His solution is something some states already do: requiring people to pass a competency test at a gun range before being allowed to carry a gun in public.
“I think competency with a lethal weapon is the bare minimum we can do,” Sutherland said.
Second amendment advocate and lawyer Guy Relford challenged Sutherland’s idea.
“We start putting government imposed restriction on constitutional rights; I always think that’s dangerous and inappropriate. And that’s not to say people shouldn’t be trained, but society always functions better when people exercise personal responsibility and understand – of their own volition – that they need to be safe and responsible with that gun. To me it’s a bit of a ploy to go out and establish an argument for restricting constitutional rights where, by the way, we’ve had constitutional carry since 2022,” Relford said.
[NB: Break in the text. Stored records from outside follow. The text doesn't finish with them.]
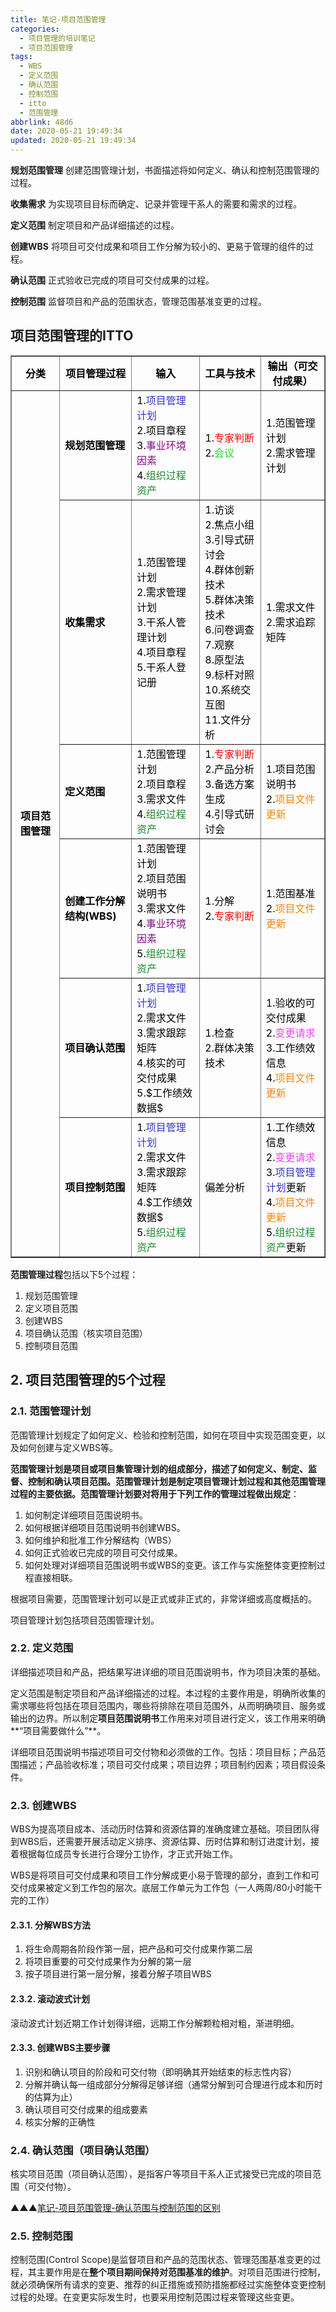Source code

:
 ```yaml
---
title: 笔记-项目范围管理
categories:
  - 项目管理的培训笔记
  - 项目范围管理
tags:
  - WBS
  - 定义范围
  - 确认范围
  - 控制范围
  - itto
  - 范围管理
abbrlink: 48d6
date: 2020-05-21 19:49:34
updated: 2020-05-21 19:49:34
---
```


**规划范围管理**
创建范围管理计划，书面描述将如何定义、确认和控制范围管理的过程。

**收集需求**
为实现项目目标而确定、记录并管理干系人的需要和需求的过程。

**定义范围**
制定项目和产品详细描述的过程。

**创建WBS**
将项目可交付成果和项目工作分解为较小的、更易于管理的组件的过程。

**确认范围**
正式验收已完成的项目可交付成果的过程。

**控制范围**
监督项目和产品的范围状态，管理范围基准变更的过程。

## 项目范围管理的ITTO

<table border="1" cellspacing="0"><tbody><tr><td style="text-align:center;vertical-align:middle;width:130px;"><span style="color:#000000;"><strong>分类</strong></span></td>
<td style="text-align:center;vertical-align:middle;width:173px;"><span style="color:#000000;"><strong>项目管理过程</strong></span></td>
<td style="text-align:center;vertical-align:middle;width:173px;"><span style="color:#000000;"><strong>输入</strong></span></td>
<td style="text-align:center;vertical-align:middle;width:168px;"><span style="color:#000000;"><strong>工具与技术</strong></span></td>
<td style="text-align:center;vertical-align:middle;width:169px;"><span style="color:#000000;"><strong>输出（可交付成果）</strong></span></td>
</tr>

<tr><td rowspan="6" style="text-align:center;vertical-align:middle;width:130px;"><span style="color:#000000;"><strong>项目范围管理</strong></span></td>
<td style="vertical-align:middle;width:173px;"><span style="color:#000000;"><strong>规划范围管理</strong></span></td>
<td style="vertical-align:middle;width:173px;"><span style="color:#000000;">1.<span style="color:#3236c9;">项目管理计划</span><br><span style="color:#000000;">2.项目章程<br>
3.</span><span style="color:#880f8b;">事业环境因素</span><br><span style="color:#000000;">4.</span><span style="color:#198a2f;">组织过程资产</span></span></td>
<td style="vertical-align:middle;width:168px;"><span style="color:#000000;">1.<span style="color:#ff0000;">专家判断</span><br><span style="color:#000000;">2.</span><span style="color:#26da2a;">会议</span></span></td>
<td style="vertical-align:middle;width:169px;"><span style="color:#000000;">1.范围管理计划<br>
2.需求管理计划</span></td>
</tr><tr><td style="vertical-align:middle;width:173px;"><span style="color:#000000;"><strong>收集需求</strong></span></td>
<td style="vertical-align:middle;width:173px;"><span style="color:#000000;">1.范围管理计划<br>
2.需求管理计划<br>
3.干系人管理计划<br>
4.项目章程<br>
5.干系人登记册</span></td>
<td style="vertical-align:middle;width:168px;"><span style="color:#000000;">1.访谈<br>
2.焦点小组<br>
3.引导式研讨会<br>
4.群体创新技术<br>
5.群体决策技术<br>
6.问卷调查<br>
7.观察<br>
8.原型法<br>
9.标杆对照<br>
10.系统交互图<br>
11.文件分析</span></td>
<td style="vertical-align:middle;width:169px;"><span style="color:#000000;">1.需求文件<br>
2.需求追踪矩阵</span></td>
</tr><tr><td style="vertical-align:middle;width:173px;"><span style="color:#000000;"><strong>定义范围</strong></span></td>
<td style="vertical-align:middle;width:173px;"><span style="color:#000000;">1.范围管理计划<br>
2.项目章程<br>
3.需求文件<br>
4.<span style="color:#198a2f;">组织过程资产</span></span></td>
<td style="vertical-align:middle;width:168px;"><span style="color:#000000;">1.<span style="color:#ff0000;">专家判断</span><br><span style="color:#000000;">2.产品分析<br>
3.备选方案生成<br>
4.引导式研讨会</span></span></td>
<td style="vertical-align:middle;width:169px;"><span style="color:#000000;">1.项目范围说明书<br>
2.<span style="color:#f7860c;">项目文件更新</span></span></td>
</tr><tr><td style="vertical-align:middle;width:173px;"><span style="color:#000000;"><strong>创建工作分解结构(WBS)</strong></span></td>
<td style="vertical-align:middle;width:173px;"><span style="color:#000000;">1.范围管理计划<br>
2.项目范围说明书<br>
3.需求文件<br>
4.<span style="color:#880f8b;">事业环境因素</span><br><span style="color:#000000;">5.</span><span style="color:#198a2f;">组织过程资产</span></span></td>
<td style="vertical-align:middle;width:168px;"><span style="color:#000000;">1.分解<br>
2.<span style="color:#ff0000;">专家判断</span></span></td>
<td style="vertical-align:middle;width:169px;"><span style="color:#000000;">1.范围基准<br>
2.<span style="color:#f7860c;">项目文件更新</span></span></td>
</tr><tr><td style="vertical-align:middle;width:173px;"><span style="color:#000000;"><strong>项目确认范围</strong></span></td>
<td style="vertical-align:middle;width:173px;"><span style="color:#000000;">1.<span style="color:#3236c9;">项目管理计划</span><br><span style="color:#000000;">2.需求文件<br>
3.需求跟踪矩阵<br>
4.核实的可交付成果<br>
5.$工作绩效数据$</span></span></td>
<td style="vertical-align:middle;width:168px;"><span style="color:#000000;">1.检查<br>
2.群体决策技术</span></td>
<td style="vertical-align:middle;width:169px;"><span style="color:#000000;">1.验收的可交付成果<br>
2.<span style="color:#fa3cef;">变更请求</span><br><span style="color:#000000;">3.工作绩效信息<br>
4.</span><span style="color:#f7860c;">项目文件更新</span></span></td>
</tr><tr><td style="vertical-align:middle;width:173px;"><span style="color:#000000;"><strong>项目控制范围</strong></span></td>
<td style="vertical-align:middle;width:173px;"><span style="color:#000000;">1.<span style="color:#3236c9;">项目管理计划</span><br><span style="color:#000000;">2.需求文件<br>
3.需求跟踪矩阵<br>
4.$工作绩效数据$<br>
5.</span><span style="color:#198a2f;">组织过程资产</span></span></td>
<td style="vertical-align:middle;width:168px;"><span style="color:#000000;">偏差分析</span></td>
<td style="vertical-align:middle;width:169px;"><span style="color:#000000;">1.工作绩效信息<br>
2.<span style="color:#fa3cef;">变更请求</span><br><span style="color:#000000;">3.</span><span style="color:#3236c9;">项目管理计划</span><span style="color:#000000;">更新<br>
4.</span><span style="color:#f7860c;">项目文件更新</span><br><span style="color:#000000;">5.</span><span style="color:#198a2f;">组织过程资产</span><span style="color:#000000;">更新</span></span></td>
</tr>

</tbody></table>

<!-- more -->

**范围管理过程**包括以下5个过程：

1. 规划范围管理
2. 定义项目范围
3. 创建WBS
4. 项目确认范围（核实项目范围）
5. 控制项目范围

## 2. 项目范围管理的5个过程

### 2.1. 范围管理计划

范围管理计划规定了如何定义、检验和控制范围，如何在项目中实现范围变更，以及如何创建与定义WBS等。

**范围管理计划是项目或项目集管理计划的组成部分，描述了如何定义、制定、监督、控制和确认项目范围。**范围管理计划是制定项目管理计划过程和其他范围管理过程的主要依据。范围管理计划要对将用于下列工作的管理过程**做出规定**：

1. 如何制定详细项目范围说明书。
2. 如何根据详细项目范围说明书创建WBS。
3. 如何维护和批准工作分解结构（WBS）
4. 如何正式验收已完成的项目可交付成果。
5. 如何处理对详细项目范围说明书或WBS的变更。该工作与实施整体变更控制过程直接相联。

根据项目需要，范围管理计划可以是正式或非正式的，非常详细或高度概括的。

项目管理计划包括项目范围管理计划。

### 2.2. 定义范围

详细描述项目和产品，把结果写进详细的项目范围说明书，作为项目决策的基础。

定义范围是制定项目和产品详细描述的过程。本过程的主要作用是，明确所收集的需求哪些将包括在项目范围内，哪些将排除在项目范围外，从而明确项目、服务或输出的边界。所以制定**项目范围说明书**工作用来对项目进行定义，该工作用来明确**“项目需要做什么”**。

详细项目范围说明书描述项目可交付物和必须做的工作。包括：项目目标；产品范围描述；产品验收标准；项目可交付成果；项目边界；项目制约因素；项目假设条件。

### 2.3. 创建WBS

WBS为提高项目成本、活动历时估算和资源估算的准确度建立基础。项目团队得到WBS后，还需要开展活动定义排序、资源估算、历时估算和制订进度计划，接着根据每位成员专长进行合理分工协作，才正式开始工作。

WBS是将项目可交付成果和项目工作分解成更小易于管理的部分，直到工作和可交付成果被定义到工作包的层次。底层工作单元为工作包（一人两周/80小时能干完的工作）

#### 2.3.1. 分解WBS方法

1. 将生命周期各阶段作第一层，把产品和可交付成果作第二层
2. 将项目重要的可交付成果作为分解的第一层
3. 按子项目进行第一层分解，接着分解子项目WBS

#### 2.3.2. 滚动波式计划

滚动波式计划近期工作计划得详细，远期工作分解颗粒相对粗，渐进明细。

#### 2.3.3. 创建WBS主要步骤

1. 识别和确认项目的阶段和可交付物（即明确其开始结束的标志性内容）
2. 分解并确认每一组成部分分解得足够详细（通常分解到可合理进行成本和历时的估算为止）
3. 确认项目可交付成果的组成要素
4. 核实分解的正确性

### 2.4. 确认范围（项目确认范围）

核实项目范围（项目确认范围），是指客户等项目干系人正式接受已完成的项目范围（可交付物）。

▲▲▲[笔记-项目范围管理-确认范围与控制范围的区别](bb2e.html)

### 2.5. 控制范围

控制范围(Control Scope)是监督项目和产品的范围状态、管理范围基准变更的过程，其主要作用是在**整个项目期间保持对范围基准的维护**。对项目范围进行控制，就必须确保所有请求的变更、推荐的纠正措施或预防措施都经过实施整体变更控制过程的处理。在变更实际发生时，也要采用控制范围过程来管理这些变更。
Constitutional carry allows anyone in Indiana over 18 to carry a gun in public, concealed or not, without a license.
Sutherland said he just wants common sense gun laws that keep the public safe.
“If I can have a gun, why can’t I have a drivers license? What’s the worst that could happen? I could kill somebody with a car,” Sutherland said.
Sutherland sent letters to his representatives at the statehouse to see if they would talk about legislation, but he hasn’t heard back from them.